START Entries shown

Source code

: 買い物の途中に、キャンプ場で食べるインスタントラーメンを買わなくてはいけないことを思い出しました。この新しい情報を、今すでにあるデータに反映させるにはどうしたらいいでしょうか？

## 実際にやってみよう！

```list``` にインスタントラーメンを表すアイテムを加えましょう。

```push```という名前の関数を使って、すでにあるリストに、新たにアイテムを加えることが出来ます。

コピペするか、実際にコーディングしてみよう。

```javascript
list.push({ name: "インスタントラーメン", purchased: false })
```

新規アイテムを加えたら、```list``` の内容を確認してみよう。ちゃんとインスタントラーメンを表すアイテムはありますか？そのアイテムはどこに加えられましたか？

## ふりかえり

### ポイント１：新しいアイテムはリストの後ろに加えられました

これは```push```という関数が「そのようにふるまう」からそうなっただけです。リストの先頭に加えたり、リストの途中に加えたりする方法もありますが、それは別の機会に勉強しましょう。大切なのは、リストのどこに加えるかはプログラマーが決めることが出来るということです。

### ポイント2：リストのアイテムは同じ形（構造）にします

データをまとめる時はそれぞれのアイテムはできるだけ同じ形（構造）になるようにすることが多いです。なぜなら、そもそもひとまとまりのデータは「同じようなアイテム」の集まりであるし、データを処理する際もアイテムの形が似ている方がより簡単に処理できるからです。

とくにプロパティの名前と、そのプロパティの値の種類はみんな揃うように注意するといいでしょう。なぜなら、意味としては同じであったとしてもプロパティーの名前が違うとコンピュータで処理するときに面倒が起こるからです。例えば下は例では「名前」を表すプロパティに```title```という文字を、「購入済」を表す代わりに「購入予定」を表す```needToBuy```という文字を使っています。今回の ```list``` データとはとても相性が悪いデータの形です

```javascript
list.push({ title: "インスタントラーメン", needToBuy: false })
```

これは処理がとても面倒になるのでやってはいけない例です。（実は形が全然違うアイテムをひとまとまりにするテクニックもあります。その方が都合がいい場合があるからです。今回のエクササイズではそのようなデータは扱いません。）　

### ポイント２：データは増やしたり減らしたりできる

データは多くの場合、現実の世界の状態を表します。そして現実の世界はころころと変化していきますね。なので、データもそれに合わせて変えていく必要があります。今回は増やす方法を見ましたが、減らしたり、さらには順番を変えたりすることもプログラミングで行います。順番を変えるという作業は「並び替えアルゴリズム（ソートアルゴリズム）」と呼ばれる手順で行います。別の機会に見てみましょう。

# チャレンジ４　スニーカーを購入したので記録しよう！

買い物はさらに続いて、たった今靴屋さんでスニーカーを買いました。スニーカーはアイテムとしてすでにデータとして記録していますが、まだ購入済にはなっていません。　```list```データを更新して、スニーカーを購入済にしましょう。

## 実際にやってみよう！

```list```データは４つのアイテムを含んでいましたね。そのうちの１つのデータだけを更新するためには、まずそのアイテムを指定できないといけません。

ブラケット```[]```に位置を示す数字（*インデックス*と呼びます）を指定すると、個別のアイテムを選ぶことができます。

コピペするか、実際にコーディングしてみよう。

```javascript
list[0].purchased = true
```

END Entries shown

- _Task description_: The string "false": state how many lines above contain it, giving nothing but the number.

- _Solution_: 2